Reviewed by Robert L Pritchett

Authors: Rachel Andres and Kevin Yank

http://www.sitepoint.com/books/csswrong1/

Released: October 2008

Pages: 130

$30 USD

ISBN: 978-0-9804552-2-9

It's a book aimed squarely at web designers and developers who want to ensure they’re up-to-date with the very latest, best-practice CSS techniques.

Requirements: Knowledge of CSS in a PC environment.

 

Strengths: Looks as the next generation of CSS code.

 

Weaknesses: While mainly focused on the next Microsoft Explorer 8 browser release, there is some cross-platformable knowledge here. The title of the book is a misnomer.

 

Introduction

Everything You Know About CSS Is Wrong! is an eye-opening exposé on CSS as we know it today. You’ll discover a fresh approach to coding Cascading Style Sheets where old hacks and workarounds are just a distant memory.

 

You’ll learn how to start taking full advantage of the very latest CSS techniques while still catering for older browsers and discover what’s put the final nail in the HTML table-based layout coffin.

 

CSS was conceived in an age when web-site design was simple; its creators never anticipated the intricacy of designs that it would be asked to deliver today.

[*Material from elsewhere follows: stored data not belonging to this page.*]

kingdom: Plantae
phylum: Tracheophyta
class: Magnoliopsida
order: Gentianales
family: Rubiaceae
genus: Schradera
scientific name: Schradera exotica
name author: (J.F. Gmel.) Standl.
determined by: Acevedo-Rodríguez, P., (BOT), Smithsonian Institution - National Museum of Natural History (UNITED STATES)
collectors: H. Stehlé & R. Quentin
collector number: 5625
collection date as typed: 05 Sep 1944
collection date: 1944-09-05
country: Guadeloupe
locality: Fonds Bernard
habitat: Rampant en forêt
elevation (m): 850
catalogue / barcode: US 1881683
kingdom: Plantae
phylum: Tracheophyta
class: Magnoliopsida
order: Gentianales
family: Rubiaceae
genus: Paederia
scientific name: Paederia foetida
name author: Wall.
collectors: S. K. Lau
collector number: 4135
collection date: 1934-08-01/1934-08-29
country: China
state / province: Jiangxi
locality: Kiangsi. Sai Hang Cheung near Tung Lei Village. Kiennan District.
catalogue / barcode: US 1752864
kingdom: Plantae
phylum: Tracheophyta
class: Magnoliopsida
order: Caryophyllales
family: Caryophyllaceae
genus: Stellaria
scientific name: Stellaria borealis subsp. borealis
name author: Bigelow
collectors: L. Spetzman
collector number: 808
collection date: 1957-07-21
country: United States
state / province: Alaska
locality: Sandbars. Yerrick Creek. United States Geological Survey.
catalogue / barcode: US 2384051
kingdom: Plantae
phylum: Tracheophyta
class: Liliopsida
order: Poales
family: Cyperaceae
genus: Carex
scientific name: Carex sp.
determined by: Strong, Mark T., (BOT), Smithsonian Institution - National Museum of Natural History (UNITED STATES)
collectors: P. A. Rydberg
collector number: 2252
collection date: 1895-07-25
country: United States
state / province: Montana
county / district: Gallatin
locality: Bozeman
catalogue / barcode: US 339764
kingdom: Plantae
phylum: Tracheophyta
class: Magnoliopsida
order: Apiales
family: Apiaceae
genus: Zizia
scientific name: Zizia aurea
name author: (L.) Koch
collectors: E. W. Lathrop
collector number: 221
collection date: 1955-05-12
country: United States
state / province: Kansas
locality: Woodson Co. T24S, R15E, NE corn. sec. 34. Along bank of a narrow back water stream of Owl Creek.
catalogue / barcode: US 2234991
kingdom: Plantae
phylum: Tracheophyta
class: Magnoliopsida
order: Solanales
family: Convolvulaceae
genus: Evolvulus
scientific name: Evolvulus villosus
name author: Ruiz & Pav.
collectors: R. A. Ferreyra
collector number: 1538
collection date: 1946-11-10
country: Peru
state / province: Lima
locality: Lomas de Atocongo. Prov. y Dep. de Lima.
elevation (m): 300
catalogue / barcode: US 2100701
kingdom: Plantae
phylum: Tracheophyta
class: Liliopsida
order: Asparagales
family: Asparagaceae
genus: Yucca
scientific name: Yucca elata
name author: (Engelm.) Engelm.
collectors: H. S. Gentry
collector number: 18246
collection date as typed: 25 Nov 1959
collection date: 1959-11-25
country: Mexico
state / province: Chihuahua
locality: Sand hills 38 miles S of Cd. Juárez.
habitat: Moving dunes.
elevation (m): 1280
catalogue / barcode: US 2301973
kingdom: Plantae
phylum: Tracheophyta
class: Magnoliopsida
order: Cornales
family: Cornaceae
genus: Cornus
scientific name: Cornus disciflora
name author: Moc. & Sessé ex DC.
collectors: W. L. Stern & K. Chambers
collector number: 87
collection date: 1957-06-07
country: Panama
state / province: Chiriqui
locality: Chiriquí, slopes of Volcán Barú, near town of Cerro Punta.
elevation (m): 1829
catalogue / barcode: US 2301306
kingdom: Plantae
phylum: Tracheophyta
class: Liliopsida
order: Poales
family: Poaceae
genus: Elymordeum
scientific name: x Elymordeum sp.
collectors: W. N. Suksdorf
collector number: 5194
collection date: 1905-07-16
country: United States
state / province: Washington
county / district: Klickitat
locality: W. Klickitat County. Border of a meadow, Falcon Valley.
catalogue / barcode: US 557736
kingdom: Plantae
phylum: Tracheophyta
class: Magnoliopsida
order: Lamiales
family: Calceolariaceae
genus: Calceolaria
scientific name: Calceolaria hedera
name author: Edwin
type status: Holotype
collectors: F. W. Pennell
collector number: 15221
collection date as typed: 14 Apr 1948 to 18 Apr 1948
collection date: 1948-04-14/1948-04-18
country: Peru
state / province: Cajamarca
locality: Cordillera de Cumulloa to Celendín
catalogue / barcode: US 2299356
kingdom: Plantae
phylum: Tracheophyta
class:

Clever designers figured out ways to make CSS do what they needed, but by using techniques so convoluted it became unpredictable and difficult to master. CSS just became too hard...

 

The good news is, that’s all about to change, and this book will show you how!

 

What I Learned

 

I may never have to program specifically for MS Explorer again (I never did). CSS has matured to the point that most recent browsers now play nice with it.

 

Whole the book relishes in the knowledge that HTML table-based layouts are essentially old-school, the book goes into how best to do tables, but this time from CSS and into how CSS3 can do a better job of layout control.

 

What the book does do is a fairly good job of how to deal with various browsers with work-arounds. The graphics are surrounded with lots of white space.

 

Conclusions

 

I found the book to be "light" reading.

 

Book summary – CSS will work with MS Explorer 8 now. You still have to program for older browsers, depending on who you want to reach as your audience. The book may be "forward-looking", but how many folks are going to use MS Explorer 8 anyway? CSS has its place, but it is "no place" in older versions of MS Explorer.